Choć ze strony kobiet słychać narzekanie na zbliżające się piłkarskie mistrzostwa, okazuje się, że damska część widowni wcale nie odpłynie w czasie futbolowych zmagań sprzed telewizorów. Wprawdzie panie, które przeważnie decydują o tym, co się w domu ogląda, oddadzą władzę nad pilotem mężczyznom, jednak i tak najczęściej będą siedzieć u ich boku w trakcie meczów.
– W czasie poprzednich mistrzostw świata w RPA tylko 27,3 proc. najbardziej atrakcyjnych reklamowo kobiet, czyli z grupy wiekowej 16 – 39 lat, – nie widziało ani jednego meczu. Dwa lata wcześniej, podczas Euro w Austrii i Szwajcarii, wskaźnik ten wyniósł 21,4 proc. – mówi Joanna Nowakowska, ekspert ds. rynku telewizyjnego z firmy Atmedia zajmującej się zakupem czasu reklamowego w kanałach tematycznych.
Czy pozostałe kobiety oglądały mecze z własnej woli, czy po prostu nie miały innego wyjścia? Dokładnych proporcji nikt nie zbadał, ale bardzo często okazuje się, że nawet jeśli kobieta nie wie, co to spalony, a w 70. minucie potrafi zapytać, kto z kim gra i którą bramkę atakuje, nie przeszkadza jej to w towarzyszeniu partnerowi, a nawet przeżywaniu emocji związanych z meczem. Zwłaszcza jeśli na murawie gra polska reprezentacja.
Reklama
Hipotezę taką potwierdzać mogą najnowsze badania domu mediowego MEC. Choć wynika z nich, że mniej kobiet niż mężczyzn interesuje się piłką nożną (28 proc. do 48 proc.), to jednak stosunek ten może się zmienić. Wszystko zależy od postawy piłkarzy. Aż 31 proc. badanych pań zadeklarowało neutralny stosunek do Euro, ale zdaniem analityków z MEC ciekawy przebieg mistrzostw może je zachęcić do aktywnego dopingu. Poza tym 25 proc. Polek planuje oglądać mecze turnieju intensywnie. Kobiety mają jednak wyraźnie określone preferencje – podobnie jak mężczyźni będą kibicowały Polsce i Hiszpanii, ale dwa razy częściej niż mężczyźni będą dopingowały reprezentację Portugalii.

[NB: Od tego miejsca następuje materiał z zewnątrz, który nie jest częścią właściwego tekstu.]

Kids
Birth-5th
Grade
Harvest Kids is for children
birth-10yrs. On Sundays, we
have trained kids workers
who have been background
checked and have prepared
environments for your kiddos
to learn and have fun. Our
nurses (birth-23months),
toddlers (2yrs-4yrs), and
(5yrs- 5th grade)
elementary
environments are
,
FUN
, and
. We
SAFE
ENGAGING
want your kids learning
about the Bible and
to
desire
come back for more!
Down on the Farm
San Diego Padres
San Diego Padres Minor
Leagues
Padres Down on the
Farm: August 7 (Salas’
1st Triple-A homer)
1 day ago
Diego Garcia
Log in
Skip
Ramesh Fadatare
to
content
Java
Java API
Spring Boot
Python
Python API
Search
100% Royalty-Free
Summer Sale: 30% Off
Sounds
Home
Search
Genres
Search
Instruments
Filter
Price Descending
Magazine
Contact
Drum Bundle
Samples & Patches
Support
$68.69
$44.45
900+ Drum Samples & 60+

Wnioski MEC korespondują z twardymi liczbami dotyczącymi oglądalności z poprzednich piłkarskich imprez. Podczas mistrzostw Europy w 2008 r. kobiety i tak oglądały więcej niż mężczyźni, spędzając przed telewizorem średnio 5 godzin i 13 minut, podczas gdy męska część widowni – 4 godziny i 51 minut. Co więcej, w czasie austriacko-szwajcarskiej imprezy panie poświęcały więcej czasu na oglądanie kanałów lifestylowych niż w innych latach. I to średnio aż o 21 minut, podczas gdy w następnych latach – gdy nie było mistrzostw – o kilka minut krócej.
Być może szukały w ten sposób odskoczni, po tym jak musiały przemęczyć się w trakcie 90 minut oglądania murawy i biegających za piłką zawodników. W końcu mecze zajmą tylko niewielką część telewizyjnego czasu, a po ich zakończeniu kobiety będą mogły ponownie przejąć pilota i przełączyć się na świetnie znane sobie stacje, np. TVN Style czy Polsat Cafe.

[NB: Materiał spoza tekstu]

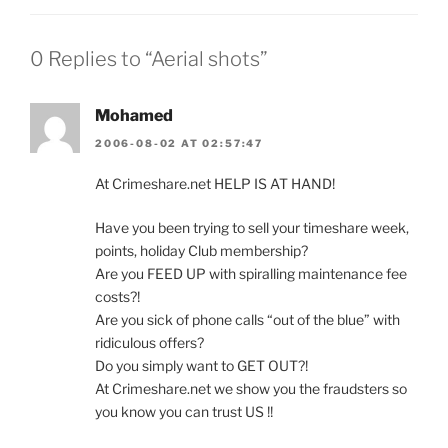
0 Replies to “Aerial shots”
Mohamed
2006-08-02 AT 02:57:47
At Crimeshare.net HELP IS AT HAND!
Have you been trying to sell your timeshare week,
points, holiday Club membership?
Are you FEED UP with spiralling maintenance fee
costs?!
Are you sick of phone calls “out of the blue” with
ridiculous offers?
Do you simply want to GET OUT?!
At Crimeshare.net we show you the fraudsters so
you know you can trust US !!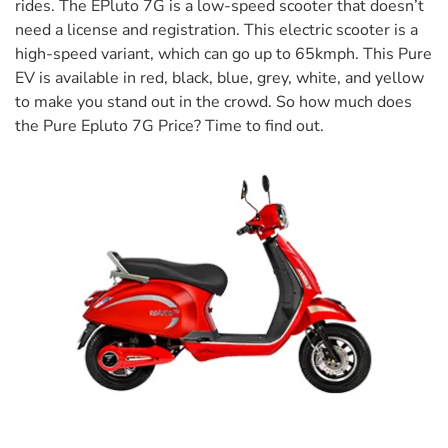
rides. The EPluto 7G is a low-speed scooter that doesn’t
need a license and registration. This electric scooter is a
high-speed variant, which can go up to 65kmph. This Pure
EV is available in red, black, blue, grey, white, and yellow
to make you stand out in the crowd. So how much does
the Pure Epluto 7G Price? Time to find out.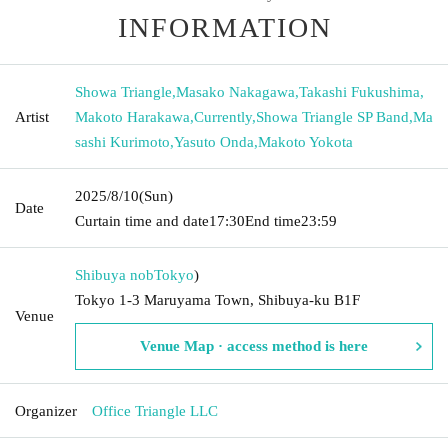
INFORMATION
Showa Triangle
,
Masako Nakagawa
,
Takashi Fukushima
,
Artist
Makoto Harakawa
,
Currently
,
Showa Triangle SP Band
,
Ma
sashi Kurimoto
,
Yasuto Onda
,
Makoto Yokota
2025/8/10
(Sun)
Date
Curtain time and date
17:30
End time
23:59
Shibuya nob
Tokyo
)
Tokyo 1-3 Maruyama Town, Shibuya-ku B1F
Venue
Venue Map · access method is here
Organizer
Office Triangle LLC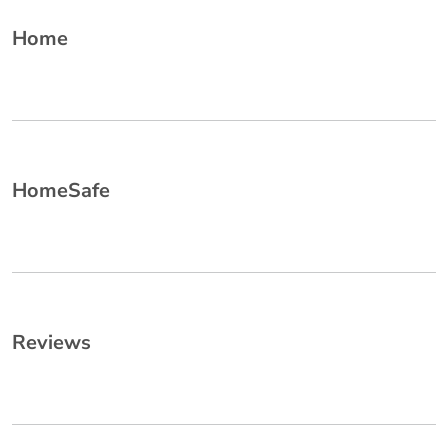
Home
HomeSafe
Reviews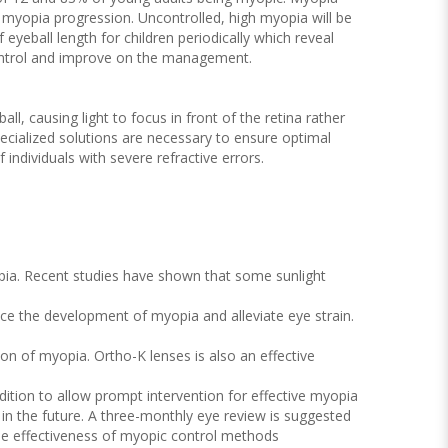
f myopia progression. Uncontrolled, high myopia will be
 eyeball length for children periodically which reveal
control and improve on the management.
l, causing light to focus in front of the retina rather
specialized solutions are necessary to ensure optimal
individuals with severe refractive errors.
yopia. Recent studies have shown that some sunlight
ce the development of myopia and alleviate eye strain.
on of myopia. Ortho-K lenses is also an effective
ndition to allow prompt intervention for effective myopia
 in the future. A three-monthly eye review is suggested
the effectiveness of myopic control methods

Marketerzy od dawna wiedzą, że większość decyzji zakupowych podejmują w domach kobiety, a nie mężczyźni, i do damskiej widowni kierowana jest większość prowadzonych kampanii reklamowych. Widać to po wydatkach reklamowych, bo choć analitycy spodziewają się w drugim kwartale nawet 3-proc. spadku nakładów reklamowych, w stacjach kobiecych rosną one w tempie nawet 30 proc.